---- MATERIAL SHOWN

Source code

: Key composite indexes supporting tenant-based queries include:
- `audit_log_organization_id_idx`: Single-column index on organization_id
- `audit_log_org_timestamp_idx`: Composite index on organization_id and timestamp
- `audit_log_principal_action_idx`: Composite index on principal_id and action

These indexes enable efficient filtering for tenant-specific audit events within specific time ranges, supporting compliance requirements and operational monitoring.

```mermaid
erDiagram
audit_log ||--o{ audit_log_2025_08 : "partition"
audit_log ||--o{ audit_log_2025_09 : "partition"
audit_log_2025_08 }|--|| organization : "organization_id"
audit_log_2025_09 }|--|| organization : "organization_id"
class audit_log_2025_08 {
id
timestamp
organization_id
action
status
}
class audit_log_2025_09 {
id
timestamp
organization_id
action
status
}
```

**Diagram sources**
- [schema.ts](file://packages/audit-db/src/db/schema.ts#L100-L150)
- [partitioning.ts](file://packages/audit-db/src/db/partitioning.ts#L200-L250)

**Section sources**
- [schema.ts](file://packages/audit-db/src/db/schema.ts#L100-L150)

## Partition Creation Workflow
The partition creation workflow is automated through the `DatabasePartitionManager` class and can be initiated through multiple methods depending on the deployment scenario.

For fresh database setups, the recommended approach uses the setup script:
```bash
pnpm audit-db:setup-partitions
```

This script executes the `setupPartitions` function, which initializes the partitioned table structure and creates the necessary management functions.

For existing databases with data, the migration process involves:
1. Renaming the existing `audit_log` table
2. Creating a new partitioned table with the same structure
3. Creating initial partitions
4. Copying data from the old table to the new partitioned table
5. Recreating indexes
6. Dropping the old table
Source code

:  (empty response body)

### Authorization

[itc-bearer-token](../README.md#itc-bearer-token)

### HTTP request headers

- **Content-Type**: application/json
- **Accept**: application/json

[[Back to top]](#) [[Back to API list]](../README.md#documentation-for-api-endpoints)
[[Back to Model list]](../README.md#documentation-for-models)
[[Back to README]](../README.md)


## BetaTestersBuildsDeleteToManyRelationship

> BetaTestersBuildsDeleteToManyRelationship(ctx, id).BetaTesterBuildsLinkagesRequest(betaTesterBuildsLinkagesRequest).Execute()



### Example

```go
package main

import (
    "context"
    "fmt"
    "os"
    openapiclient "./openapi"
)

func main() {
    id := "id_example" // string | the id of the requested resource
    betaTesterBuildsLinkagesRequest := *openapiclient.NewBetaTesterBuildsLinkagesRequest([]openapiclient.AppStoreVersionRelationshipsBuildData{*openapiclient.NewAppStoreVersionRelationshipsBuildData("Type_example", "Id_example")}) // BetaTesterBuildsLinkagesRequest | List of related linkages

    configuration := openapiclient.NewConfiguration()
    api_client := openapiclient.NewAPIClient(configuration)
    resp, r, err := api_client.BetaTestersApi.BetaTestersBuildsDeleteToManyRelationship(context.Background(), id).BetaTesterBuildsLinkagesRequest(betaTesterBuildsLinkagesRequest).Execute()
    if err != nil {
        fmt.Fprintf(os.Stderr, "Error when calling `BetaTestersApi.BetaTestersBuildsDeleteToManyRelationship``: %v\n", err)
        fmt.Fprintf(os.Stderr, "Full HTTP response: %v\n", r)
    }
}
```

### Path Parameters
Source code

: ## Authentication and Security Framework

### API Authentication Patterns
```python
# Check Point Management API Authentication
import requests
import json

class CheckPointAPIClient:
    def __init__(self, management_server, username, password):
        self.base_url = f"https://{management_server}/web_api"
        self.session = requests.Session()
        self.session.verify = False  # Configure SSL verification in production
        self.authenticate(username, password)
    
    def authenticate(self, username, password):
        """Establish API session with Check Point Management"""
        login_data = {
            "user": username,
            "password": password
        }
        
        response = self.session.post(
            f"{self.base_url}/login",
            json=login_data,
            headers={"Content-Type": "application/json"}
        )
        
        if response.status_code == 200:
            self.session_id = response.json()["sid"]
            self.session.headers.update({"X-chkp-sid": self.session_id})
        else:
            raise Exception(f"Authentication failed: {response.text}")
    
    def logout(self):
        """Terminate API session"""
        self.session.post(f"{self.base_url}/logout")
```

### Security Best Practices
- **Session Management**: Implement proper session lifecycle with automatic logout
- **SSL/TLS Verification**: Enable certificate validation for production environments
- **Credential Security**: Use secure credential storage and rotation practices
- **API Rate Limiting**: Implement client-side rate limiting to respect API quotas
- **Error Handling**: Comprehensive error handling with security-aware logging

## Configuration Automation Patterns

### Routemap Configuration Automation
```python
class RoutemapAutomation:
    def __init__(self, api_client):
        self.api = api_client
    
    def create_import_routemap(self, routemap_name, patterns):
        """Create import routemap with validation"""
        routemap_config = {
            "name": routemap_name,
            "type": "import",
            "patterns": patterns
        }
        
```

--------

| YOUR OBJECTIVE |
Take the listing above from its first line through the line containing "organization_id and timestamp", and transcribe that stretch exactly, with no other lines.

| COMPLETED EXERCISE |
Source code

: Key composite indexes supporting tenant-based queries include:
- `audit_log_organization_id_idx`: Single-column index on organization_id
- `audit_log_org_timestamp_idx`: Composite index on organization_id and timestamp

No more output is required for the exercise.